Many people approach networking with walls up and fears running rampant, so they end up walking into a room for food and then walking out. This is exactly what it looks like to pretend, or to act the part of a professional networker. You walk into the room and feel like an imposter, like someone is going to find out all of the parts of your life that make you the most uncomfortable. So, we often bail.

Improvisation work offers us some amazing insights when it comes to the world of networking. Much of the fear we all carry about networking is about the unknown. "What's going to happen if I don't know the answer to the question?" or "what do I do if the conversation switches to a topic I have no knowledge about?"

We have an incredible and often suffocating need for control over our answers to these types of questions, but research suggests that when we allow our brains to be free to try and make mistakes in the moment, we actually become more creative and more compelling. And who wouldn't like that?

The first rule of improv work offers us a good deal of practical wisdom:

"Say yes, and..."

When someone asks you a question to which you have no answer for, simply take in the question, say yes to it, take a moment to think, and give it your best shot. Saying "yes, and..." allows you to be open to the conversation rather than keeping your tight grip on it.

3. Be a Giver, Not a Taker

Traditional networking encourages people to be what Wharton School management scholar Adam Grant describes as "takers," or people who approach networking based on the prevailing notion of taking as much value as possible from a relationship.

But research actually suggests that "givers" - or those having a prevailing, authentic desire to help others with no expectations of reward cultivate more powerful networks. Why? Grant found it's because that when givers form networks, "...they expand the pie so that everyone can get a larger slice."

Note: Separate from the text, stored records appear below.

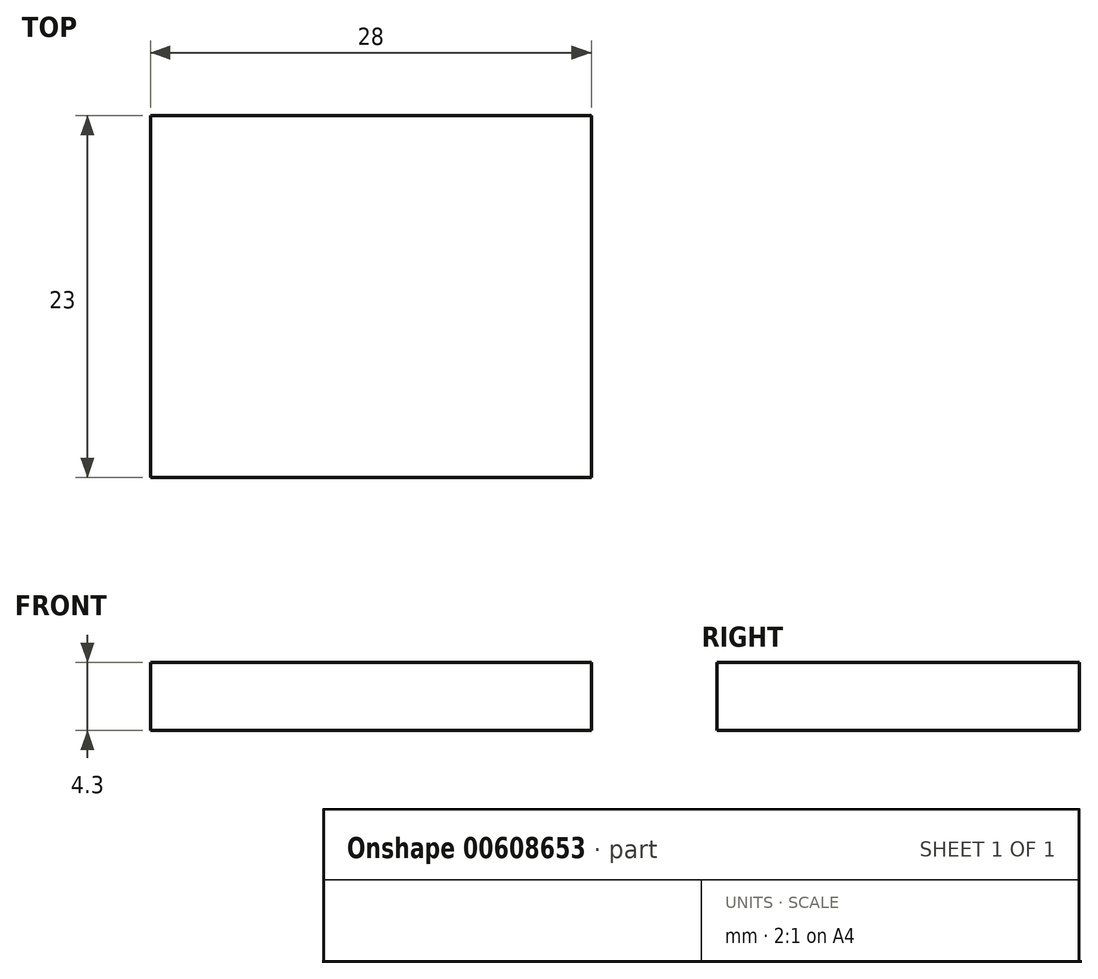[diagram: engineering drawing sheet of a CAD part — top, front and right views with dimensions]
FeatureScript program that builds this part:
annotation { "Feature Type Name" : "Feature", "Feature Type Description" : "" }
export const myFeature = defineFeature(function(context is Context, id is Id, definition is map)
    precondition{}
    {
        {
            var Q0;
            Q0=qCreatedBy(makeId("Top.planeOp"),FACE);
            var sketch = newSketch(context, id + "F0", { "sketchPlane" : qUnion([Q0])});
            skLineSegment(sketch, "E0.bottom", {"start": v(-21.06, 23) * mm, "end": v(6.94, 23) * mm});
            skLineSegment(sketch, "E0.top", {"start": v(-21.06, 0) * mm, "end": v(6.94, 0) * mm});
            skLineSegment(sketch, "E0.left", {"start": v(-21.06, 23) * mm, "end": v(-21.06, 0) * mm});
            skLineSegment(sketch, "E0.right", {"start": v(6.94, 23) * mm, "end": v(6.94, 0) * mm});
            skSolve(sketch);
        }
        {
            var Q0;
            Q0 = qSketchRegion(id + "F0", true);
            extrude(context, id + "F1", {"entities" : qUnion([Q0]), "depth" : 4.3 * mm, "offsetDistance" : 25 * mm});
        }
    });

In fact, research found that when a person in a network is a selfless giver, it can be contagious. Giving behavior prompts more giving behavior - which ultimately benefits everyone in the network.

So instead of starting with, "Do you have any job openings?" you could start with, "Is there any way I can help you?" Not only might you grow a more powerful network, but research also suggests that giving may make you happier.

4. Be Okay with Being Imperfect

Traditional networking tells us to check our unique, perfectly designed stories at the door, and we find ourselves at the latest networking opportunity feeling like a fraud.

Research has consistently found that we don't help others because they're already perfect. We help others because we can relate to them.

Your story has incredible value in forming connections, and authentic living and networking means consistently being your whole, imperfect self. Showing up with your full story - with all the challenges and opportunities included.

Approaching networking as a means to an end is not a good strategy to achieving your end goal. Seeing networking as an opportunity to learn and to give generously makes the experience foundationally solid and more importantly - authentic.

So ask why, be you, give, and learn to be comfortable with who you are. Your new connections will thank you.